7 commentaires on “Les voyages et l’école de la vie

  • Salut Corinne,
    merci pour cet article. Comme tous les autres, toujours intéressant de vous lire!
    Petit fait cocasse: après avoir lu le commentaire des « Explorateurs du monde », je suis allée sur leur blog. J’ai vu qu’ils étaient ou avaient séjourné dans la région de Québec et visité à Lévis des amis connus en Asie du Sud-Est… à savoir une ancienne collègue de travail de mon chum et sa famille, dont on avait entre autre reçu de super jouets pour notre Louis qui sont encore utilisés par Hubert aujourd’hui. La planète est petite… et en même temps, tellement vaste et diversifiée qu’une vie entière à bourlinguer ne pourrait y venir à bout!)
    Parce que le retour fait aussi parti du voyage, je vais me permettre une question. Les autres tourdumondistes pourraient aussi y répondre… Comment envisagez vous votre retour à la maison après cette année autour du monde? Avec excitation, aversion, appréhension? Qu’en disent les enfants? Avez-vous commencé à en discuter avec eux?
    Je vous souhaite un très bel été rempli d’agréables découvertes et de chaleureuses retrouvailles. En espérant te voir un de ces 4 après votre retour!

    • Bonjour Catherine,
      Drôle de coïncidence en effet pour la famille d’explomonde! On ne les a pas encore rencontrés mais on a l’impression de déjà les connaître parce qu’on a fait le tour du monde en même temps qu’eux et on a chacun suivi le blogue de l’autre. On a par ailleurs prévu les visiter d’ici quelques jours, puisqu’ils nous ont gentiment invités chez eux.
      Pour le sujet du retour, on avait prévu un article après le retour, mais ce serait aussi une bonne idée de parler de l’anticipation du retour, comme tu le décris. A prime abord, on est tous bien contents de revoir la famille et les amis mais on n’est pas nécessairement presser de retourner dans la routine habituelle: boulot, école, cours et activités des enfants, la course journalière quoi! Les enfants ont surtout hâte de revoir leurs amis proches et hâte de revoir la neige, qu’on n’a pas vu depuis plus d’une année! Un bel été à toi aussi, Corinne et Eric

  • Bonjour Corinne…

    J’attendais cette cette réflexion avec grand intérêt! C’est l’essence meme de votre long périple que de remettre en perspective ces notions d’apprentissage, d’education, d’humanisme, relativisme, et d’equilibre social. Bravo a vous encore un fois….En vous souhaitant d’autres decouvertes sur la route de la vie.

  • Bonjour à la famille Sauvé, quel belle réflexion sur l’apprentissage et l’évolution des apprentissages de la vie.Il n’y a pas plus grand moyen de développer et de grandir que par l’apprentissage,et la candeur à s’ouvrir sur le monde extérieur et du même coup son monde intérieur. Bravo pour votre audace et votre générosité à partager . Loulou et bob,on hâte de vous revoir au retour.

    • Merci Bob et Loulou! Maintenant vous avez deux familles à suivre en voyage, avec Marie-Claude et Marc en Équateur!

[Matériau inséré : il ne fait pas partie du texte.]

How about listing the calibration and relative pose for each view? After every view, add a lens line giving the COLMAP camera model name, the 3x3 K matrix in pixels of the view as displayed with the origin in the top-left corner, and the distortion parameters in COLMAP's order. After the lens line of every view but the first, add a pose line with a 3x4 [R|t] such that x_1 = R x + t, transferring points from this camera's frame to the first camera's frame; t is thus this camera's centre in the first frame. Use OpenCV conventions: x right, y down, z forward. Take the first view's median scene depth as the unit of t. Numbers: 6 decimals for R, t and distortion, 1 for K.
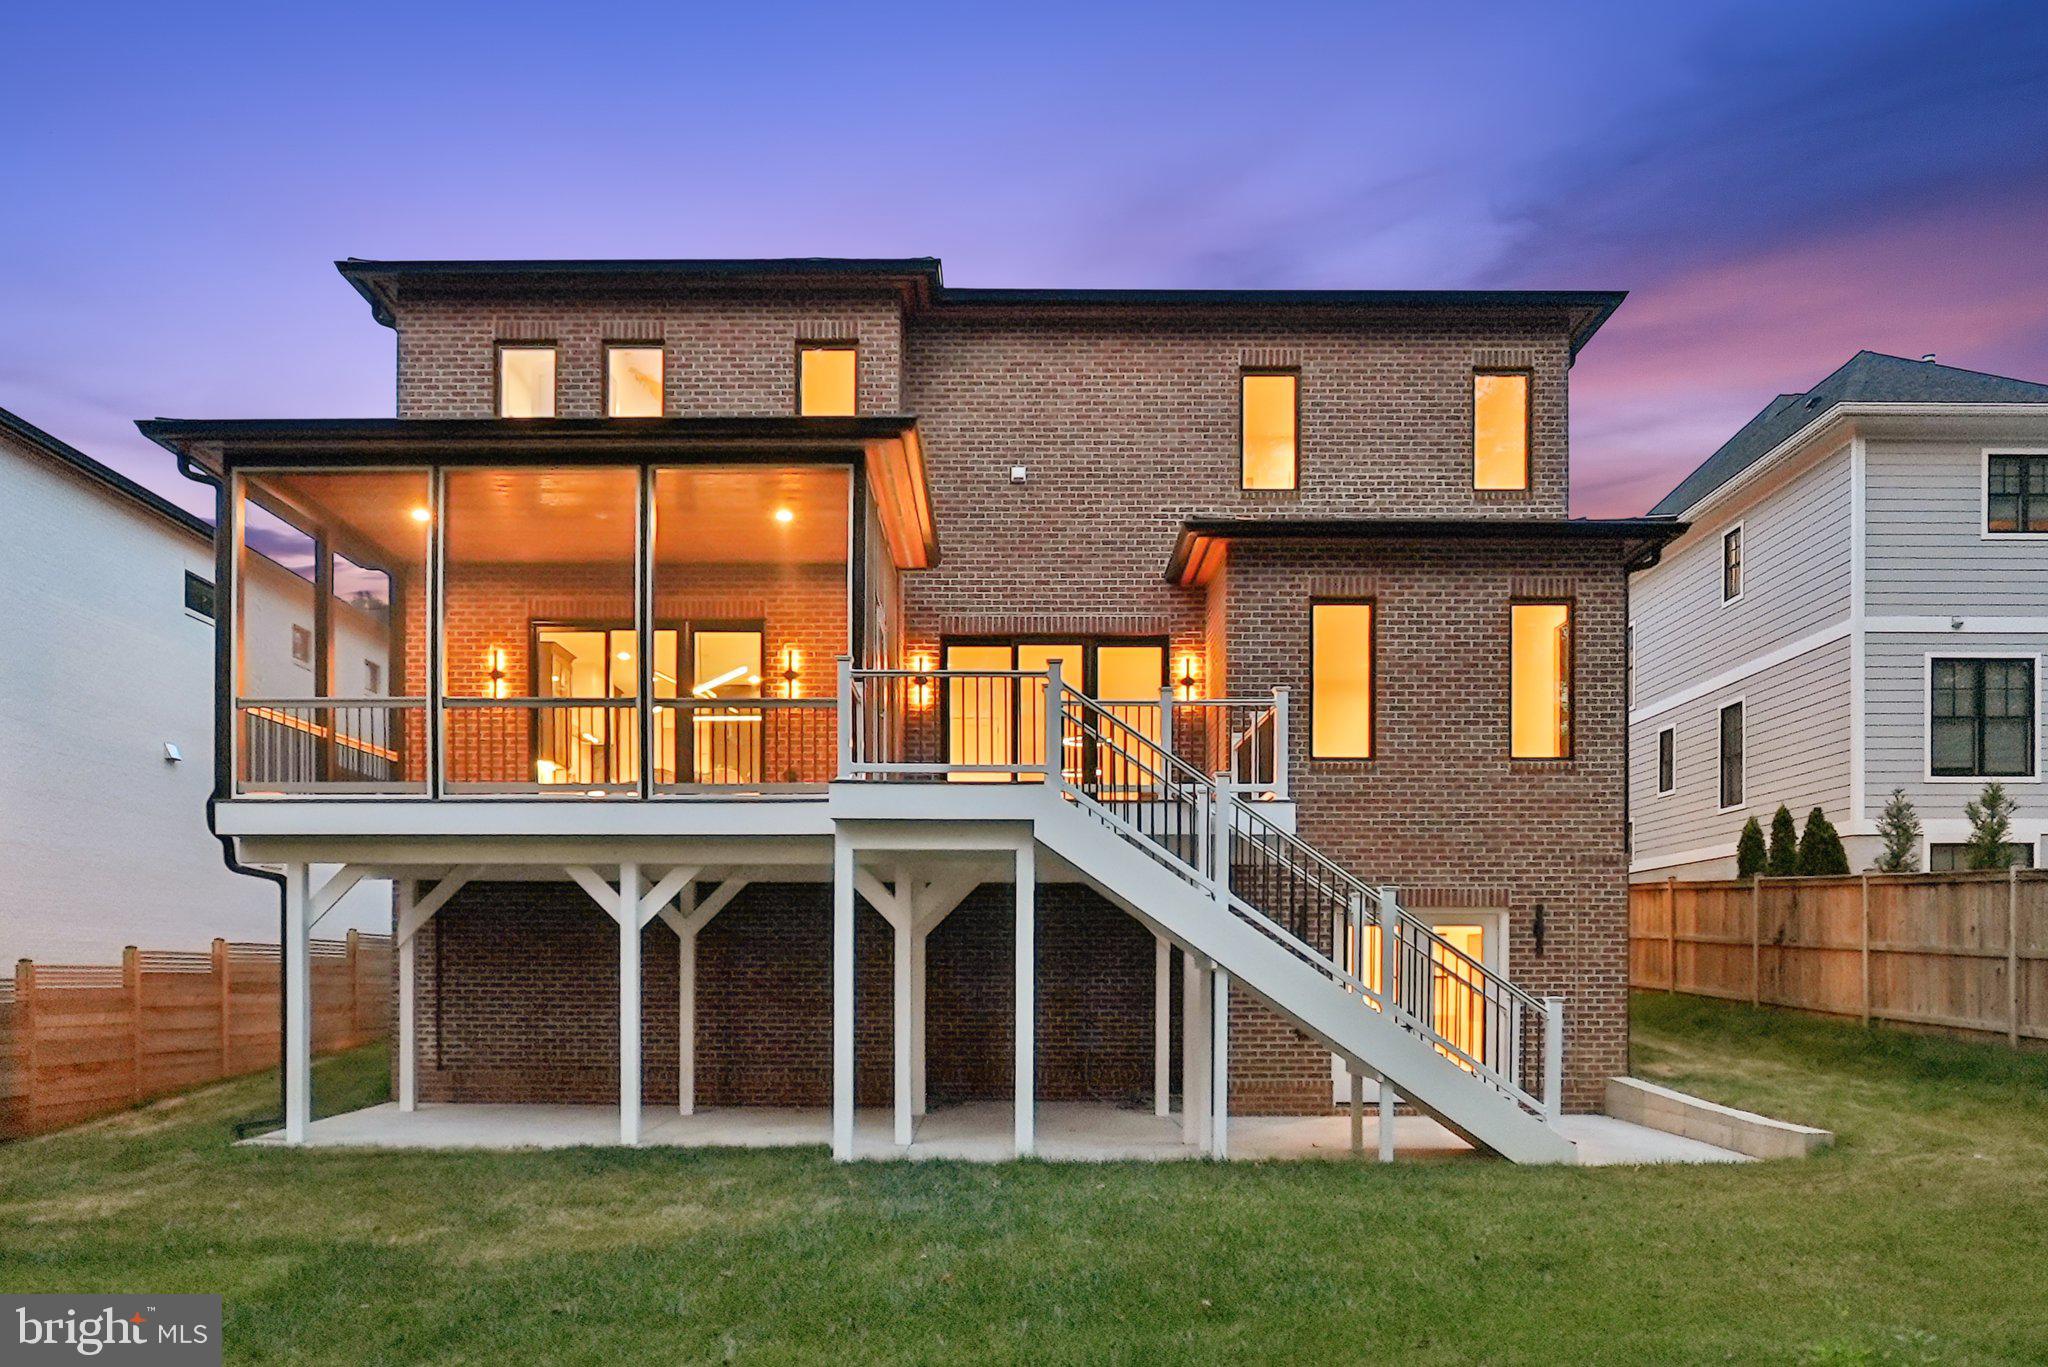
lens RADIAL K [[738.8, 0, 1024.0], [0, 738.8, 683.5], [0, 0, 1]] dist [0.007997, 0.004283]
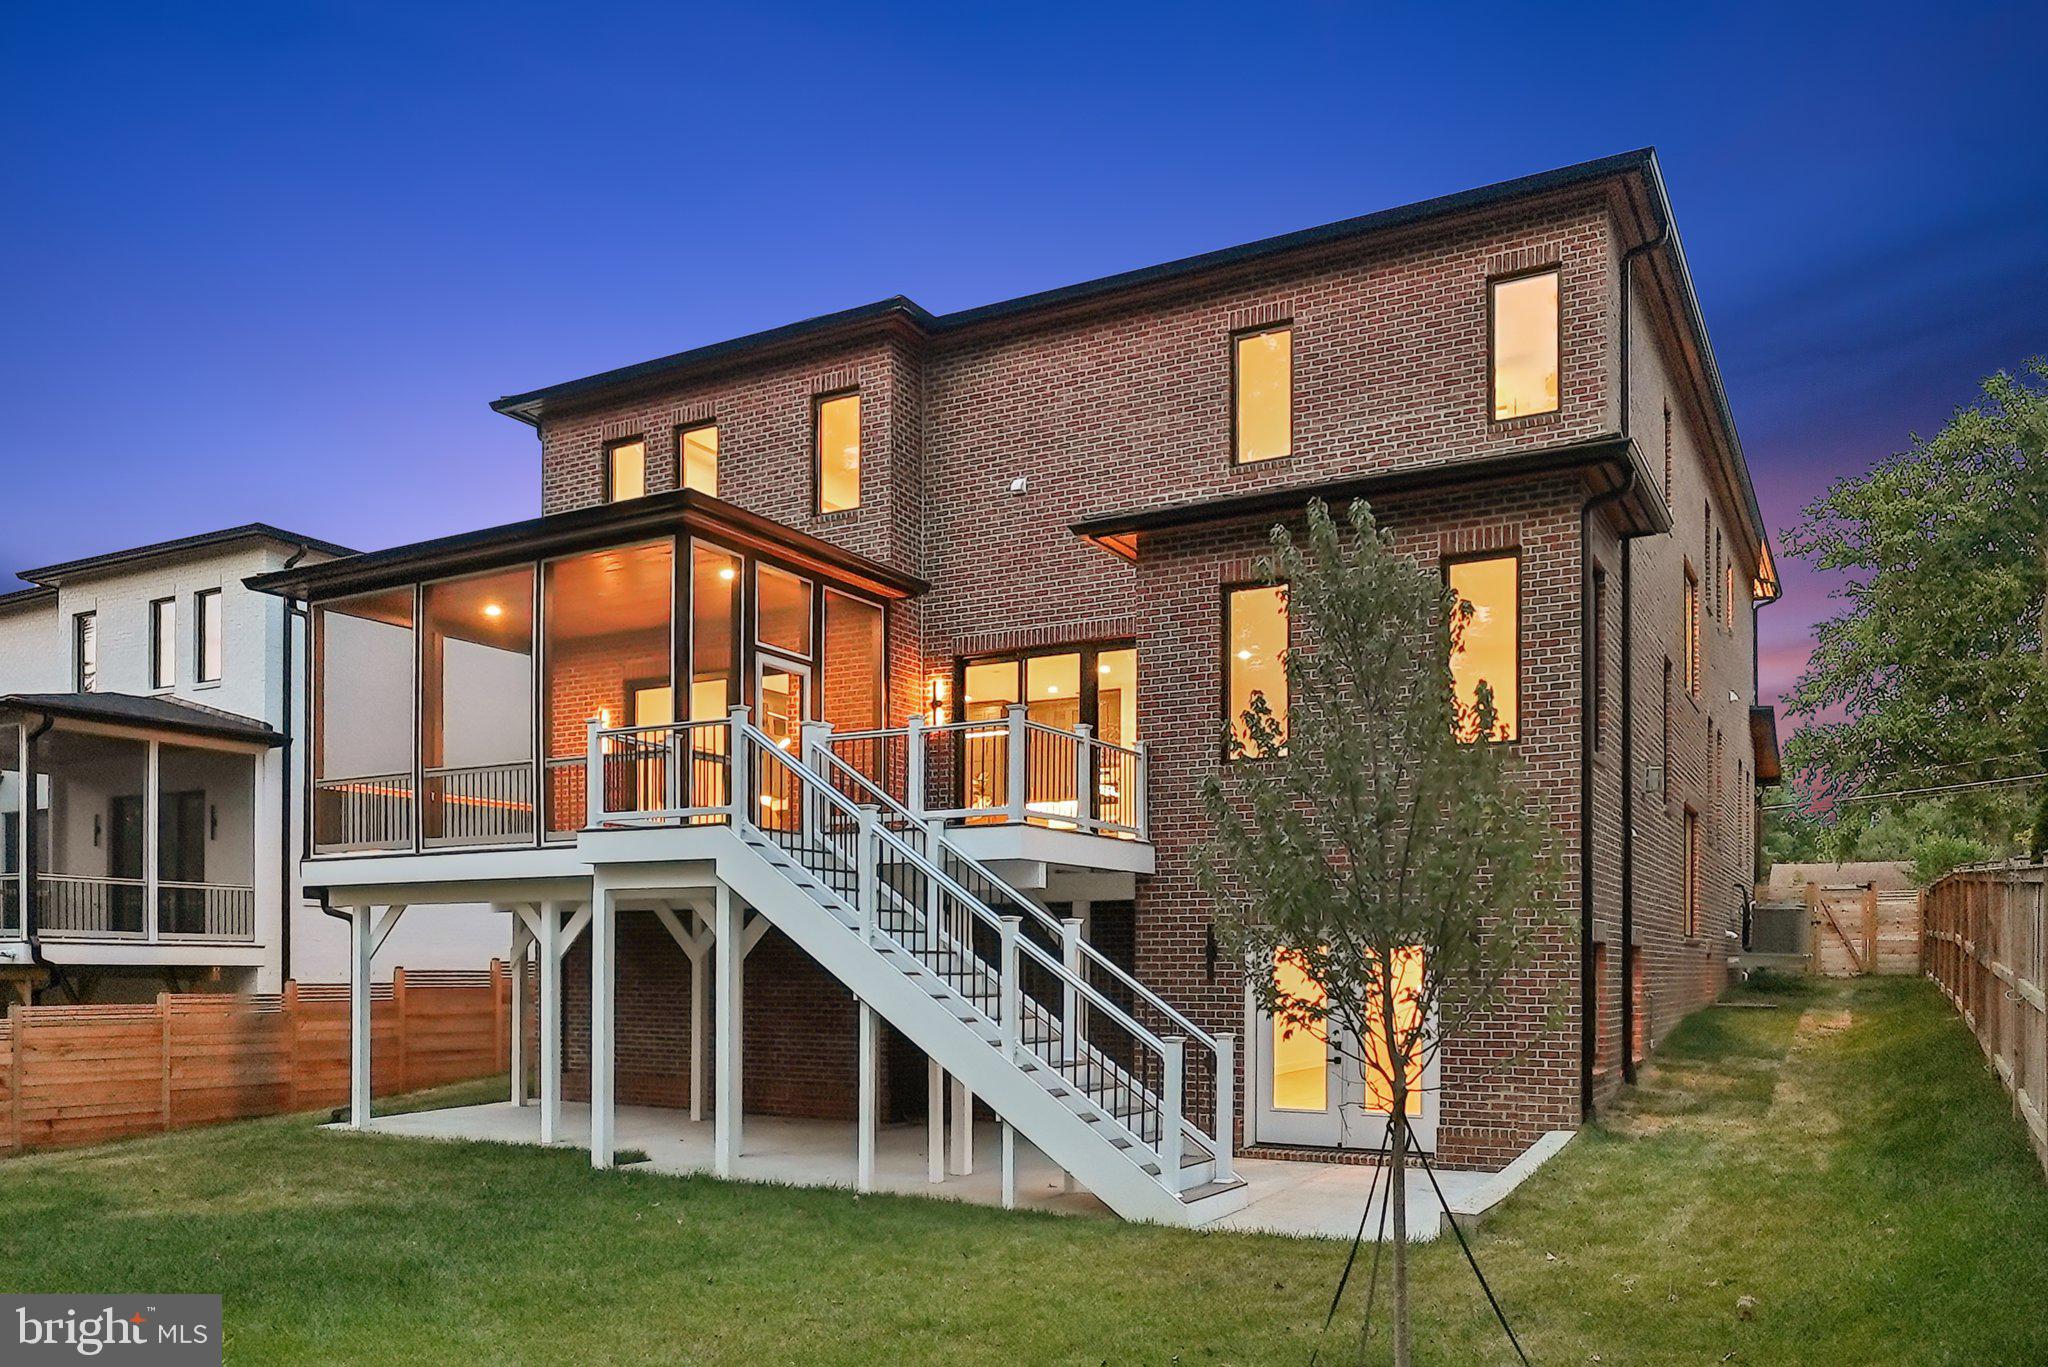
lens RADIAL K [[764.4, 0, 1023.2], [0, 764.4, 676.5], [0, 0, 1]] dist [0.023392, 0.000003]
pose [[0.960450, -0.101281, -0.259379, 0.283313], [0.097868, 0.994858, -0.026071, -0.001869], [0.260685, -0.000345, 0.965424, 0.012093]]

  • Quel beau résumé de l’école de la vie ! Nous avons exactement le même ressenti et des expériences similaires après 9 mois de voyage. L’adaptation quotidienne aux changements réguliers est sans doute ce qui prend le plus de sens ; et elle a été énorme pour notre petite dernière qui avait 3 ans au départ de notre périple.
    Le souvenir d’une situation, d’un endroit, d’un vécu sera un outil vraiment précieux et un socle de références pour construire leurs futurs apprentissages. Ils ont baigné dans des atmosphères tellement variées tout au long de ce voyage, ont participé à des scènes de vie incroyables, expérimenté, écouté, vu, senti, goûté, ressenti… que l’on n’a même pas idée de l’impact de ces quelques mois hors de leur quotidien en France sur leur vie future.
    La famille en ressort encore plus soudée et chacun aura construit des ressources en lui pour continuer à grandir physiquement mais aussi intérieurement. Et nous adultes aussi : l’école de la vie continue toute la vie !

    • Merci les explorateurs du monde! Vous regarderez aussi le commentaire de Catherine, c’est quand même assez comique comme coïncidence!